Federal prosecutors in Brooklyn allege that a particularly violent faction of the gang was behind at least four murders, three attempted murders and other mayhem that harmed innocent bystanders and terrorized the Ebbets Field Apartments housing complex, located where the storied ballpark once stood.
A day after announcing charges against the faction's upper echelon, the FBI and the New York Police Department sought the public's help in a search Wednesday for a top lieutenant and another member still on the run.
The fugitives were identified as 24 year-old Devon Rodney and 19-year-old Rahleek Odom. An undisclosed reward was offered for tips leading to their capture.
The Folk Nation "claimed its turf by force ... leaving a trail of victims in its wake," said U.S. Attorney Loretta Lynch.

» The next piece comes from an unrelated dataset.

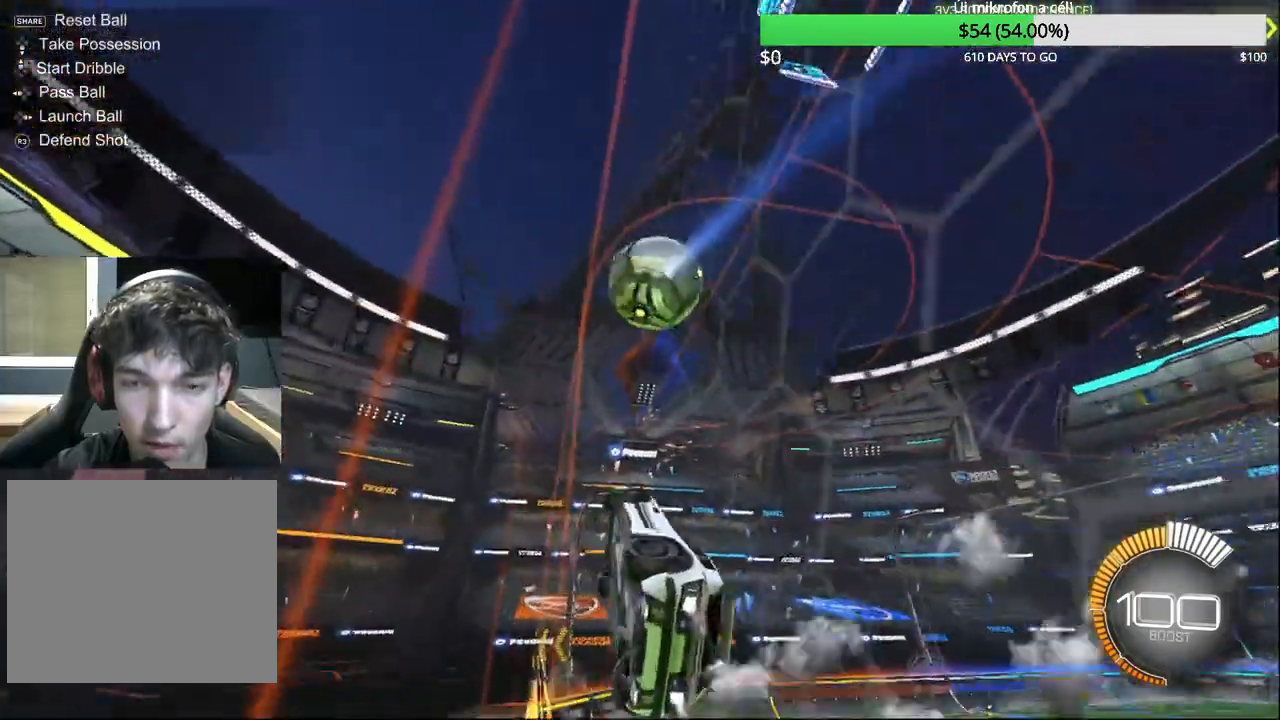
{"buttons": ["R2"], "left_stick": "up-right", "right_stick": "center", "events": [[267, "CIRCLE", "up"], [267, "left_stick", "center"], [400, "left_stick", "up-right"]]}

Said Janice Fedarcyk, head of the FBI's New York office: "The defendants' ruthlessness was matched by their recklessness.
Authorities say that the Folk Nation name was derived from Chicago's Black Gangster Disciples Nation and that its members have clashed with New York City's versions of the Crips and Bloods street gangs. They say Rodney and two other Folk Nation leaders — both arrested on Tuesday — used a crew of 40 to 50 followers to stage armed robberies in and around New York and to settle scores with rivals.

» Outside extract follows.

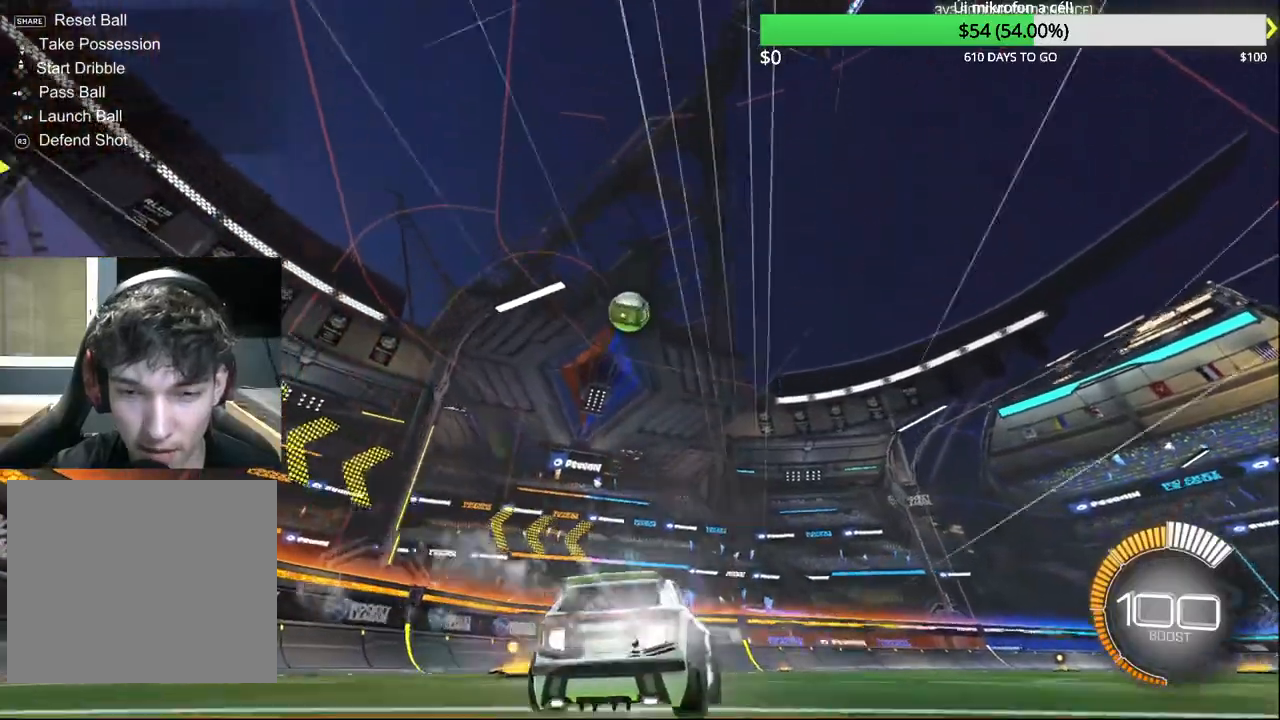
{"buttons": [], "left_stick": "left", "right_stick": "center", "events": [[100, "DPAD_DOWN", "up"], [183, "CIRCLE", "up"], [200, "R2", "up"], [500, "left_stick", "left"]]}
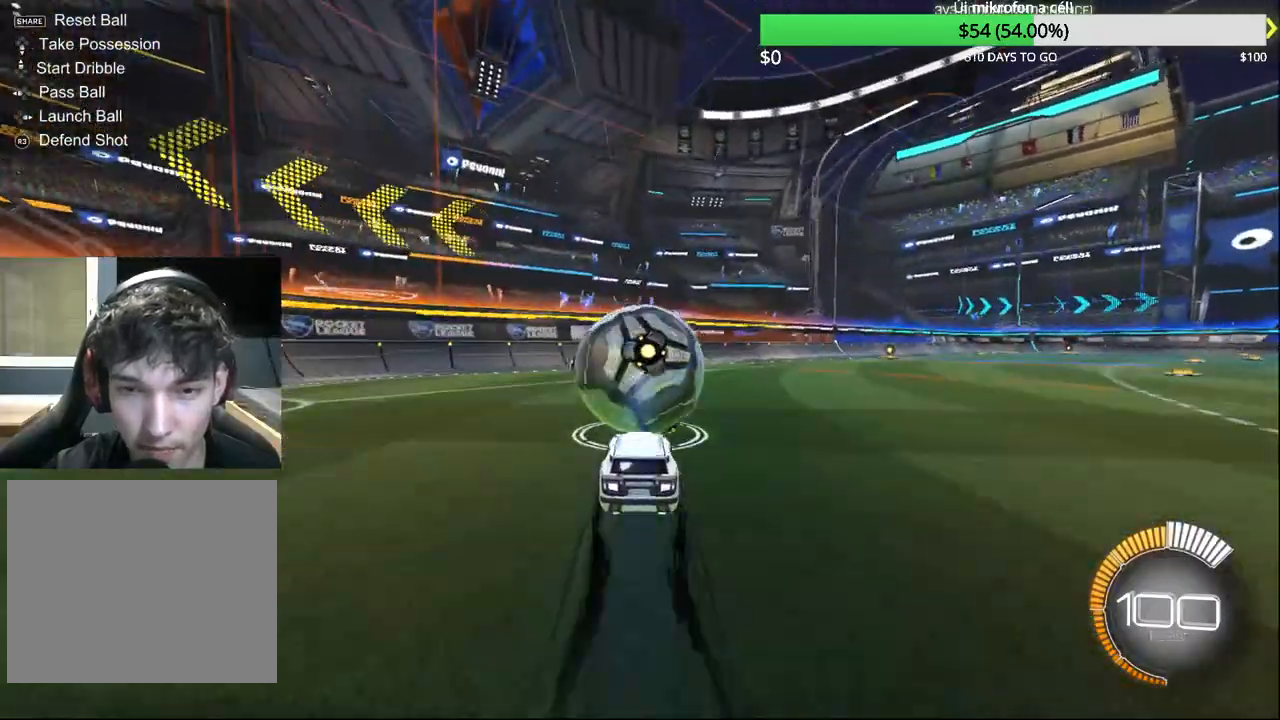
{"buttons": ["L2"], "left_stick": "center", "right_stick": "center", "events": [[67, "left_stick", "center"], [433, "L2", "down"]]}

One robbery of a jewelry store in a mall in Hackensack, N.J., netted hundreds of thousands of dollars in luxury watches, authorities said. There were similar jewelry heists in Manhattan, Connecticut and Massachusetts. Other times, authorities say, the gang used Internet ads to lure victims to secluded spots in Brooklyn so it could rob them at gunpoint.
Court documents allege that in 2008, Rodney sanctioned the killing of a suspected gang rival who was spotted at a block party near the Ebbets Field Apartments. The shooters botched the job, instead shooting and wounding a 10-year-old girl as she entered a building, the papers say.
In another instance, Folk Nation members who were on a balcony at Ebbets Field spotted a suspected Blood working out at a playground across the street, the papers say. On Rodney's orders, a Folk Nation gunman "walked to the playground and shot (the victim) square in the chest," they add. The man died at the scene.
Folk Nation also made it clear to its members and Ebbets Field residents that anyone who cooperated with law enforcement could lose his or her life.
"In the view of the gang," the papers say, "snitching is a capital offense."